═══ Document passage

Table 4 shows the results obtained by solving the same network configurations presented in Table 3, assuming the DGs capable to deliver both active and reactive power. The difficulty of the A4 analytical method immediately emerges to free itself from local optimal solutions even in this situation, reporting higher power losses than the combined OPF method, except for the IEEE 69 one DG configuration. In this case, while managing both methods to identify the exact Bus where to place the generator, the combined OPF method has a loss of 23.17 kW, slightly higher than the 22.62 kW of the A4 method. The reason lies in the nominal power of the generator identified by the methods. In the case of the combined OPF method it is 1828 kVA, lower than the 2243 kVA of the A4 method. However, both generators, identified by the two methods, have the same power factor.
In [136], the proposed analytical methods are based on the Elgerd’s loss formula, called Analytical method A1, and on the branch current loss formula, called Analytical method A2. The results, obtained by applying these two methods to the IEEE 69 network configuration with one DG, are completely comparable to those obtained by the combined OPF method.

══════

▶ **Direction 1**: Decide whether each statement agrees with the passage on generator placement above, answering yes or no and quoting the deciding words: (a) For the IEEE 69 one DG configuration, the combined OPF method has a loss of 23.17 kW. (b) The generator identified by the A4 method has a higher nominal power than the one identified by the combined OPF method. (c) The generators identified by the two methods have different power factors.
▶ **Direction 2**: Please carry the passage on generator placement forward from its final sentence.

═══ Data lines

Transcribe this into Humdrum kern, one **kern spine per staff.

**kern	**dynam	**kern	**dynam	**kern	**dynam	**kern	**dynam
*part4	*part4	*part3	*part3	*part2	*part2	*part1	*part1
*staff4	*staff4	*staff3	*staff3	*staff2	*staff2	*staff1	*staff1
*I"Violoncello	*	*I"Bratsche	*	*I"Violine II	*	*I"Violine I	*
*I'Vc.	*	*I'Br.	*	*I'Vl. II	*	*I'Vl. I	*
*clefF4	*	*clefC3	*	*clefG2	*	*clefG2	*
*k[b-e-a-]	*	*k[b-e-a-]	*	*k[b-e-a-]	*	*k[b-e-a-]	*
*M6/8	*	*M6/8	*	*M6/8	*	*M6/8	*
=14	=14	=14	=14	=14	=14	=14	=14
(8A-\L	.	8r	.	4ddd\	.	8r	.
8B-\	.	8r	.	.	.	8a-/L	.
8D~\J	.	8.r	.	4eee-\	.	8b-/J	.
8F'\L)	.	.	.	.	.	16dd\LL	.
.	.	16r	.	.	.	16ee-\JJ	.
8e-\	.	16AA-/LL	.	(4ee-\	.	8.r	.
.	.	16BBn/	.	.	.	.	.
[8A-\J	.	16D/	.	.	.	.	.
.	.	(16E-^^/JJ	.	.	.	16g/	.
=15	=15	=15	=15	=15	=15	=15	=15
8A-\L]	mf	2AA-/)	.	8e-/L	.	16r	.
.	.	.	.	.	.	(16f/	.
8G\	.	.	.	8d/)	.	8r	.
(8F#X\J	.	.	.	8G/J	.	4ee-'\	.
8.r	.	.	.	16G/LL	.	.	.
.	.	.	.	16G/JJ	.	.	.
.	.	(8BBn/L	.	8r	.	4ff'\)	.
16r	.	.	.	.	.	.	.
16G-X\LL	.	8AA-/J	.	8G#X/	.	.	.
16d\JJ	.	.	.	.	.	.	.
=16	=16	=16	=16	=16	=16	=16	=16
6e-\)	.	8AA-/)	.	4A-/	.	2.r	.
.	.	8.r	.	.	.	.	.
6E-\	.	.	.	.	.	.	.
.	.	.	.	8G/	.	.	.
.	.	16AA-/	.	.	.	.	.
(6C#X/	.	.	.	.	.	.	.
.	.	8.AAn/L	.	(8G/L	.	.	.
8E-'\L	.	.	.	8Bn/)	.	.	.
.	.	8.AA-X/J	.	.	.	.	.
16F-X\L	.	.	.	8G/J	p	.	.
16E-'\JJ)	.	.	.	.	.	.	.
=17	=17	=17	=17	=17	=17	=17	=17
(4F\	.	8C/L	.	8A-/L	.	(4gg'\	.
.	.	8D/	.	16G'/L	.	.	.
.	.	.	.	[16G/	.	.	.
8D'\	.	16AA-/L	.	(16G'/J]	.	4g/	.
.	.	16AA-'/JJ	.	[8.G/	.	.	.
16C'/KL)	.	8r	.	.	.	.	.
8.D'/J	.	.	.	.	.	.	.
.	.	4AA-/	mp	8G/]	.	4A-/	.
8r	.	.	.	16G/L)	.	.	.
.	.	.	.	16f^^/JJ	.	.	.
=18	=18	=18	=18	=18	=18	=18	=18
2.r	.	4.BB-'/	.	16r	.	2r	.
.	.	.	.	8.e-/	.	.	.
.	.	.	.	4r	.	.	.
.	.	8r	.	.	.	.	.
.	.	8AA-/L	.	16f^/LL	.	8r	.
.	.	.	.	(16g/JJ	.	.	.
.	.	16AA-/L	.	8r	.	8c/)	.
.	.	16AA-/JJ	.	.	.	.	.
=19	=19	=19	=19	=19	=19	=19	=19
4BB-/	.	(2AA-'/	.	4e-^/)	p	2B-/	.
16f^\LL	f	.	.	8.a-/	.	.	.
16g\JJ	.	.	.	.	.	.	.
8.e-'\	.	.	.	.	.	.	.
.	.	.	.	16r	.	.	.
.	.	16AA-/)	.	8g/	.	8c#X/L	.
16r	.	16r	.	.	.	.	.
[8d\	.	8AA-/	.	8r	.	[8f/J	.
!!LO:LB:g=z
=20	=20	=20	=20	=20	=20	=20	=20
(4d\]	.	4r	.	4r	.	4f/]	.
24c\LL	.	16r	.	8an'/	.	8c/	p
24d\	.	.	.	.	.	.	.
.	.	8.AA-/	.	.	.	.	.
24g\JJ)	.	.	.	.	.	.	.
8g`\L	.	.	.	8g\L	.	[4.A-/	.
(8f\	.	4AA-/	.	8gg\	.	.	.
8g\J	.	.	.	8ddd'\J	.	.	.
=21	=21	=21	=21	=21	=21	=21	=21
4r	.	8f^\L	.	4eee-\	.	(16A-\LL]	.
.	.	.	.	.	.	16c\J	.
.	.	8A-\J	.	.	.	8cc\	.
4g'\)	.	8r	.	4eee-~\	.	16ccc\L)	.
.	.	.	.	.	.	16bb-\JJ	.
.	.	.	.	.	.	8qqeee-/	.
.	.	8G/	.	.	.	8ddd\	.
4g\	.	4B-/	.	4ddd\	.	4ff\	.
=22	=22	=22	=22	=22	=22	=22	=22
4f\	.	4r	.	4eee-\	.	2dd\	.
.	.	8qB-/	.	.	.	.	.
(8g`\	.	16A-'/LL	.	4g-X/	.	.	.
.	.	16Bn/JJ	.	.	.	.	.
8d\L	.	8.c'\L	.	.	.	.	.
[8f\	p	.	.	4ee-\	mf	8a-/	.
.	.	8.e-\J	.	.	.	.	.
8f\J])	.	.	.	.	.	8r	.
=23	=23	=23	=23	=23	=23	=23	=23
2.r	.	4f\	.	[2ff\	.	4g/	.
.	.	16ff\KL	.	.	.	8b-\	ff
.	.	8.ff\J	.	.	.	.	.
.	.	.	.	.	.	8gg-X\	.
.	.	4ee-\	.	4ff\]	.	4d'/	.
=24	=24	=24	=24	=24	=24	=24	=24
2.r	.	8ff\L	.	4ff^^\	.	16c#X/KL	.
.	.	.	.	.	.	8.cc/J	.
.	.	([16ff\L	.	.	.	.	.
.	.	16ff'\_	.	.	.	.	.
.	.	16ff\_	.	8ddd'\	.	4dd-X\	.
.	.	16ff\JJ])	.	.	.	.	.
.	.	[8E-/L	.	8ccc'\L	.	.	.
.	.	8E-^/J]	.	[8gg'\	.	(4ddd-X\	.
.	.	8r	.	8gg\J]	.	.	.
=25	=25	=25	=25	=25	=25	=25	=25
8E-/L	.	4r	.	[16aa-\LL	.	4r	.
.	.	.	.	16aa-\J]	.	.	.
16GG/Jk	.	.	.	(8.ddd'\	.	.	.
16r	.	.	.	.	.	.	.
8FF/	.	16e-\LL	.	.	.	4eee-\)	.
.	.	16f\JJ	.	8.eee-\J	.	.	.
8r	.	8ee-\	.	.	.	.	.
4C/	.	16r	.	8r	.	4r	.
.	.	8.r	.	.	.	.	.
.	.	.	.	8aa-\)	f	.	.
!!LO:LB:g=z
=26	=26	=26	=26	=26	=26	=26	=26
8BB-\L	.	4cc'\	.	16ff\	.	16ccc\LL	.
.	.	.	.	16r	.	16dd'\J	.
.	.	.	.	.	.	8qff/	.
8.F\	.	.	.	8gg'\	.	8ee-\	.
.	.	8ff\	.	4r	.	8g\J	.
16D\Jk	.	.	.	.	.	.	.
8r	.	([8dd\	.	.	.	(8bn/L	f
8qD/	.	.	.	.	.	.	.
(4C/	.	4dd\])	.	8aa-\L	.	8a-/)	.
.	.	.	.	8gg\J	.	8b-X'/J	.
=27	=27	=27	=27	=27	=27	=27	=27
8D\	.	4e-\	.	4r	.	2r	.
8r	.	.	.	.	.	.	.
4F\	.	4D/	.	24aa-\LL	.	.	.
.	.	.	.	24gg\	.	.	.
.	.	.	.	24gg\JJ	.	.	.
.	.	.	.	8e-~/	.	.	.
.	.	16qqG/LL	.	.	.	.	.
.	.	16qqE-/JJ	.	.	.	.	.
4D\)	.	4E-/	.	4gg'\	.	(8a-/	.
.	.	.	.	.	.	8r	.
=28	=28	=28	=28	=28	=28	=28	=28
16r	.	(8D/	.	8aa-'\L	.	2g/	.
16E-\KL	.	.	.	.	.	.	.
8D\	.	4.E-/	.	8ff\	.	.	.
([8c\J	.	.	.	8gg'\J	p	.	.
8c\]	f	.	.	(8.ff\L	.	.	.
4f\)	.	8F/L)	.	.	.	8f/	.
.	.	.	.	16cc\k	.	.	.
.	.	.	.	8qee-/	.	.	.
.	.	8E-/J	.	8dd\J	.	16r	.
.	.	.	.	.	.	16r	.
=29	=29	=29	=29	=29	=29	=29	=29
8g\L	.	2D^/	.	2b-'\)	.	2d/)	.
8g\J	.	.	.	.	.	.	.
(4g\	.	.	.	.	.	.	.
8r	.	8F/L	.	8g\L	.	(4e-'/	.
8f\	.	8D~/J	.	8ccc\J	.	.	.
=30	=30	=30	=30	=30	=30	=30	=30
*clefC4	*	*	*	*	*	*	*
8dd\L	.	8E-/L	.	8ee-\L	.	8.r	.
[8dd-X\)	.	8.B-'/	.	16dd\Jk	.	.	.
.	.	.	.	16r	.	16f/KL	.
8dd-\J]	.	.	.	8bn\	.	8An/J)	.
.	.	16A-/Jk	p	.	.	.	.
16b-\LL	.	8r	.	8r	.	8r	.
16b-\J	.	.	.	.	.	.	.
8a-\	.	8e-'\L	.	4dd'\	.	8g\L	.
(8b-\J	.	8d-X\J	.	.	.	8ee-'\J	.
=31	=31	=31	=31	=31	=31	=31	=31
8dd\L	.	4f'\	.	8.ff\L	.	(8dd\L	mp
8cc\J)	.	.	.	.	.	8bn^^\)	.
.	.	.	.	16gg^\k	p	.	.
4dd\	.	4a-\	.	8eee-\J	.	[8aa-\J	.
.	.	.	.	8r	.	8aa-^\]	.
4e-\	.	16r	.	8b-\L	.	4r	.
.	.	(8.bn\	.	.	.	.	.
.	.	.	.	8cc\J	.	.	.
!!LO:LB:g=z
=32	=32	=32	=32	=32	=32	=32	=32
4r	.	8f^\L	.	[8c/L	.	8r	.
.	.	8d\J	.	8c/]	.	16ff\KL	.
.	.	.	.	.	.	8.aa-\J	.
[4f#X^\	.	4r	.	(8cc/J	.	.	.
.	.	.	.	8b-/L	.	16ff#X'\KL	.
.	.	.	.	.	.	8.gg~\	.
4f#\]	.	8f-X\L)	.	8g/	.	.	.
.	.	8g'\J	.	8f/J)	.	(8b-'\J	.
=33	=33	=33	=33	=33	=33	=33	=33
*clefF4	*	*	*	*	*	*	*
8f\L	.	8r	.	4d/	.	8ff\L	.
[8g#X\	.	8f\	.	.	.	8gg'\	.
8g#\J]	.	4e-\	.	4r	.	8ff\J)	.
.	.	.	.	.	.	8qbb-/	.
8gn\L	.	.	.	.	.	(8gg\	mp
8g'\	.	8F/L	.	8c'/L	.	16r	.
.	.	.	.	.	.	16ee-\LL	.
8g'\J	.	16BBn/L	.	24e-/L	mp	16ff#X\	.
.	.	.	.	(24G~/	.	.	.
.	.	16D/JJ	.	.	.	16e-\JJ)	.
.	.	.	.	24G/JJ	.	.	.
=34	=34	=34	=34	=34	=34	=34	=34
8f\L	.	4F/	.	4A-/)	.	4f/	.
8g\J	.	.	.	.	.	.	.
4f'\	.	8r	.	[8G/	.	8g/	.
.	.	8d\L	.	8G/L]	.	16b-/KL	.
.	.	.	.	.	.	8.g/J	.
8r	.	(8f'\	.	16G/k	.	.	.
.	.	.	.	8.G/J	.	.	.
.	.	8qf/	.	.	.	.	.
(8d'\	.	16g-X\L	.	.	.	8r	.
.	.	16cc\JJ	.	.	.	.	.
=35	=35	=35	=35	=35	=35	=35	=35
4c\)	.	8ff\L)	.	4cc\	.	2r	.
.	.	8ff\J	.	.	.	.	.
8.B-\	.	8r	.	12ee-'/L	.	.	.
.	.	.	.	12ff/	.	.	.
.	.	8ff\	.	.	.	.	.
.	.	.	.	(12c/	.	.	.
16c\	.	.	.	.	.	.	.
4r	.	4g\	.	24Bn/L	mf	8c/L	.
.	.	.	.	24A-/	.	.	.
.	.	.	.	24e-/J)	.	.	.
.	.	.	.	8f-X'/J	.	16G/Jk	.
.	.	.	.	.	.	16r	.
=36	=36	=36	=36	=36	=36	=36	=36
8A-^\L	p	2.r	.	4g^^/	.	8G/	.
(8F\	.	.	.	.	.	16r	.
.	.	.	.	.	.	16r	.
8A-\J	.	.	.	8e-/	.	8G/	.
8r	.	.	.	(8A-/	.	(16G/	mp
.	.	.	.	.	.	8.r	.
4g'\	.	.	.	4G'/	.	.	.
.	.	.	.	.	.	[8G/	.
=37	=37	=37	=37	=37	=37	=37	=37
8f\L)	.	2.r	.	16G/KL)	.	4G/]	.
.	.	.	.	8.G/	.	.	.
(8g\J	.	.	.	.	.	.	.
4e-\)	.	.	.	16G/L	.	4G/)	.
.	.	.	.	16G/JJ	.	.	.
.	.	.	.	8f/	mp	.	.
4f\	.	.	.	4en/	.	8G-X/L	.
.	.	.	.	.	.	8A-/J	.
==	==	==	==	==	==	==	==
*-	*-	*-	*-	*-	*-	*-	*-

══════

▶ **Exercise response 1**:
(a) Yes: "the combined OPF method has a loss of 23.17 kW"
(b) Yes: "In the case of the combined OPF method it is 1828 kVA, lower than the 2243 kVA of the A4 method."
(c) No: "both generators, identified by the two methods, have the same power factor."

▶ **Exercise response 2**:
Making a comparison with the CPU’s Time data, it is evident that the A4, EA, LSF, and OPF combined with EA methods are the fastest methods. In Figure 11 and Figure 12, the relative computational times are represented, respectively, in IEEE 33 and in IEEE 69 case studies, i.e., the computational time required by each method to find a solution compared to the time needed by the OPF method in [41] as base case. In all configurations, they guarantee convergence in almost half the time required for the OPF method. In the case study IEEE 33 Figure 11 the A4 method allows a time saving compared to the OPF method equal to 87.69%, 98.66%, and 99.80%, respectively, in the case of placement of 1 DG, 2 DG, and 3 DG. The OPF combined with EA method, on the other hand, in the case of placement of 1 DG guarantees a computational saving of 93.08%, 99.26% in the case of 2 DG and 99.80% in the case of 3 DG. The EA and LSF methods, on the other hand, are the methods that compete for the primacy relative to the speed of convergence. The EA method is the fastest method in the IEEE 33 case study in the 1 DG and 2 DG configurations going to convergence with a computational time saving of 96.15% and 99.46%, respectively, while in the 3 DG configuration the fastest method turns out to be the LSF saving 99.89 of the Computation time.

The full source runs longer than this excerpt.